■ **Text for analysis**
◆ ◆ ◆ ◆ ◆ ◆ ◆
ONEWE find a new constellation of conveyors for connection, and the main takeaway is summarized well in the song “UFO”: “The sincerity that once reached you / It might not stay the same as time goes by / But it’ll take on new forms.” 

#15: Daiki Ueno, Kawaritai
The sounds in Kawaritai change, but the message does not, as Daiki Ueno sings self-written thank-yous to life’s mysteries and surprises. In “Yoake o zutto matteru,” classic and abnormal instrumental choices combine, the latter including camera clicks, beeps, and sounds akin to squeaky and wind-up toys! His bold and broad assertion: “I’m looking for a change that will change my life,” and he sings about throwing out every guide to life he has memorized. If he wants to feel like life is truly improved, he has to try something new and different, which he does both musically and otherwise. In “dodo,” he recognizes his “now or never” moment: “Our senses are dull, now is our chance,” and he takes that “chance” to toss random bonus sounds into the song as it unfolds!
◆ ◆ ◆ ◆ ◆ ◆ ◆
■ **Supplied data**
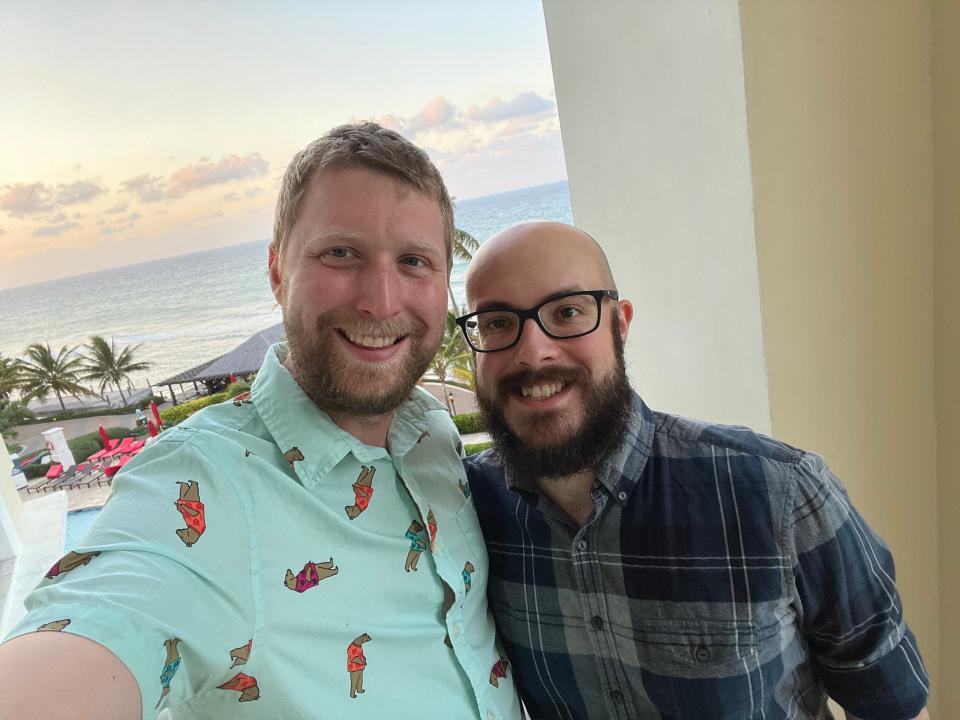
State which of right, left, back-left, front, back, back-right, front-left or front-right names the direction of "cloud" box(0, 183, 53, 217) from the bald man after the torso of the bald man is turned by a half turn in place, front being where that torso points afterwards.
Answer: left

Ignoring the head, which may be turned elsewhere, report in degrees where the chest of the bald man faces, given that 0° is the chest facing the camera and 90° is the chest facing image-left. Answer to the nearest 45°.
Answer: approximately 45°

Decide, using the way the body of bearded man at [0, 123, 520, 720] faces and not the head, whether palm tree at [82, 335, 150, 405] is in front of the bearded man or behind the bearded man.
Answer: behind

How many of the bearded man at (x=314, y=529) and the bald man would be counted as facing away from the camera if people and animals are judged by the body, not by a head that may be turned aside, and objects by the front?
0

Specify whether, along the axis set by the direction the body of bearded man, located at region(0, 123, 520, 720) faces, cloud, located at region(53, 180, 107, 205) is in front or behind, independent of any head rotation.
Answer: behind

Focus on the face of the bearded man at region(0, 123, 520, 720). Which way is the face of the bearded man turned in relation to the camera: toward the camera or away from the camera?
toward the camera

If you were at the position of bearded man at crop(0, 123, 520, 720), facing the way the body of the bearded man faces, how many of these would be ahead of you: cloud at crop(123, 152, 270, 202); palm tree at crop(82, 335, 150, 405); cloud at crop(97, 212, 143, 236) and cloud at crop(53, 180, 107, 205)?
0

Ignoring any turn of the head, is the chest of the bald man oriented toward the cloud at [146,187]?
no

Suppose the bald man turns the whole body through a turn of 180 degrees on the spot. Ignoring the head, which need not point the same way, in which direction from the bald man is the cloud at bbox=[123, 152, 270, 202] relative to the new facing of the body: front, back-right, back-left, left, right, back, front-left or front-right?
left

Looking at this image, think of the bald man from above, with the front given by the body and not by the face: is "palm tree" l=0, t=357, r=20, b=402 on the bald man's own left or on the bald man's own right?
on the bald man's own right

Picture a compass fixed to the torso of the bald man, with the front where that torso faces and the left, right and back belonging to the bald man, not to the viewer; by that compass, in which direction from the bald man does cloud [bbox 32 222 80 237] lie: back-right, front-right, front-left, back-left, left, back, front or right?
right

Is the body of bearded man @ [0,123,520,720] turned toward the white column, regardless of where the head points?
no

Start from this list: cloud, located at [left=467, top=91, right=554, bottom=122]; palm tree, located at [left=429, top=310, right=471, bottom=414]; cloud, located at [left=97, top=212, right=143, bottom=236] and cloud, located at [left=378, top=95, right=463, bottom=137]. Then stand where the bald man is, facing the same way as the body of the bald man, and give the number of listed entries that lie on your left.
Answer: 0

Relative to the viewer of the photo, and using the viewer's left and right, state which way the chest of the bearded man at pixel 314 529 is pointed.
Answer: facing the viewer and to the right of the viewer

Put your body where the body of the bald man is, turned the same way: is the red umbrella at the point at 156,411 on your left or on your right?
on your right
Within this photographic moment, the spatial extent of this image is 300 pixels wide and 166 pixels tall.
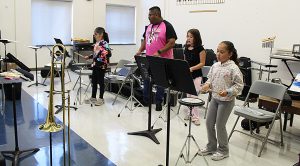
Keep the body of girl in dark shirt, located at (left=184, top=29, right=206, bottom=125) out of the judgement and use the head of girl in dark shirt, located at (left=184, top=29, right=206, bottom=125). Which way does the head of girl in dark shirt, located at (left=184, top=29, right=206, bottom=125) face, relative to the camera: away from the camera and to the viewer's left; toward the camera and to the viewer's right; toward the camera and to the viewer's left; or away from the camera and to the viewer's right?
toward the camera and to the viewer's left

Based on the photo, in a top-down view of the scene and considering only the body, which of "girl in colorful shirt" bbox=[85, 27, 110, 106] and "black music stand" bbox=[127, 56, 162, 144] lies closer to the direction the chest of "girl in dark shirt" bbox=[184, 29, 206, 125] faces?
the black music stand

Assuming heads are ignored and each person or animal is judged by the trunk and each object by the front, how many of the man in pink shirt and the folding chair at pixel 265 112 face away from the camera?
0

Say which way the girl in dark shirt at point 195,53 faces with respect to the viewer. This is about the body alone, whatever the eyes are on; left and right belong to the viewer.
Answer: facing the viewer and to the left of the viewer

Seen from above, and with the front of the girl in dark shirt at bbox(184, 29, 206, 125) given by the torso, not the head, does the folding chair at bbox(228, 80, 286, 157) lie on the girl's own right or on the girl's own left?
on the girl's own left

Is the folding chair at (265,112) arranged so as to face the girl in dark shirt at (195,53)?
no

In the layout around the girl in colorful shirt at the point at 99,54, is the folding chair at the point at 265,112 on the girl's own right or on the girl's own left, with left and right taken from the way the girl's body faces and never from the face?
on the girl's own left

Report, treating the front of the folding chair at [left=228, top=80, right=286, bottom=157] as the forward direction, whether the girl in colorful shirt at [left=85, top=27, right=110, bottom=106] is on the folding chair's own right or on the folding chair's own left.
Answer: on the folding chair's own right

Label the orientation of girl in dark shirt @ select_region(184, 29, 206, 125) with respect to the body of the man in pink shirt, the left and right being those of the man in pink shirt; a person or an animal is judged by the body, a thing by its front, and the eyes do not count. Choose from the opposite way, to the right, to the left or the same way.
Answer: the same way

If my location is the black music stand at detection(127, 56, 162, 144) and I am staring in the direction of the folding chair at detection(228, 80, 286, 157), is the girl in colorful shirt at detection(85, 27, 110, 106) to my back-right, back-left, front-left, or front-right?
back-left

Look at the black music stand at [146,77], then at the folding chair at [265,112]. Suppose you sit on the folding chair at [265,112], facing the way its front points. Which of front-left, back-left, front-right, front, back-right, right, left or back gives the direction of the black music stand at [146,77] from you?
front-right

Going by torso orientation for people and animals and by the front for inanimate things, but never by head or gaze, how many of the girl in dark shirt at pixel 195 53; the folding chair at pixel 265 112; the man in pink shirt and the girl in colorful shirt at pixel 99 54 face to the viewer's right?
0

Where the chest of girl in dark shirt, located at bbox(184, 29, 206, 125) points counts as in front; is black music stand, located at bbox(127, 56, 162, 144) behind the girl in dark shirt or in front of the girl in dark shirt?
in front

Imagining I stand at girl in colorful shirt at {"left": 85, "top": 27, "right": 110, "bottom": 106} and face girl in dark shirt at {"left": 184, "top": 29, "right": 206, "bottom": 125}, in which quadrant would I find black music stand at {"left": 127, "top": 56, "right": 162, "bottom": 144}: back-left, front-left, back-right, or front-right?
front-right

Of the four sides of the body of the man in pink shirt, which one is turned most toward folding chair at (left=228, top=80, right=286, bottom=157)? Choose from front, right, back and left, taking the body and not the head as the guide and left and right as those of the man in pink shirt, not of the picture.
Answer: left

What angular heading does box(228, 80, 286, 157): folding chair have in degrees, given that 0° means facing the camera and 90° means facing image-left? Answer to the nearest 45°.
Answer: approximately 45°
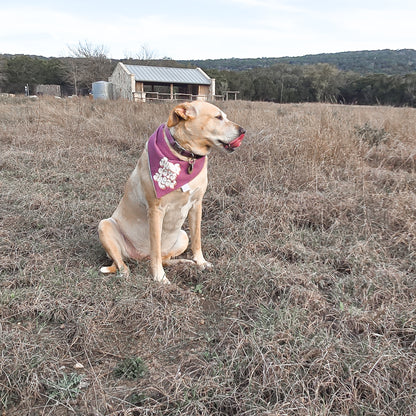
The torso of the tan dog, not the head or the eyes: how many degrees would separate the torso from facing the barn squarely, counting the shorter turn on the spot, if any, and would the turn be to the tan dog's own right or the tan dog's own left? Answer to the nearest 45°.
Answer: approximately 135° to the tan dog's own left

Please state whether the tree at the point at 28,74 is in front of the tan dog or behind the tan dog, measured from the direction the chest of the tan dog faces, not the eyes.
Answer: behind

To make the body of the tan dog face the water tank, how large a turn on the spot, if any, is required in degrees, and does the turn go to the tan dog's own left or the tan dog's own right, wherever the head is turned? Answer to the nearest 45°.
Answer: approximately 135° to the tan dog's own left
◆ ◆ ◆ ◆ ◆ ◆ ◆
■ **Directions**
1: According to the passage on Daiki Ueno's Kawaritai, what unusual sounds are among the instrumental choices in "Yoake o zutto matteru"?
2: Reproduce the part of the passage on Daiki Ueno's Kawaritai between "#15: Daiki Ueno, Kawaritai" and "as it unfolds!", inclusive.

■ **Problem solutions**
1: Camera clicks, beeps, and sounds akin to squeaky and wind-up toys.

2:
#15: Daiki Ueno, Kawaritai
The sounds in Kawaritai change, but the message does not, as Daiki Ueno sings self-written thank-yous to life’s mysteries and surprises. In “Yoake o zutto matteru,” classic and abnormal instrumental choices combine, the latter including camera clicks, beeps, and sounds akin to squeaky and wind-up toys! His bold and broad assertion: “I’m looking for a change that will change my life,” and he sings about throwing out every guide to life he has memorized. If he wants to feel like life is truly improved, he has to try something new and different, which he does both musically and otherwise. In “dodo,” he recognizes his “now or never” moment: “Our senses are dull, now is our chance,” and he takes that “chance” to toss random bonus sounds into the song as it unfolds!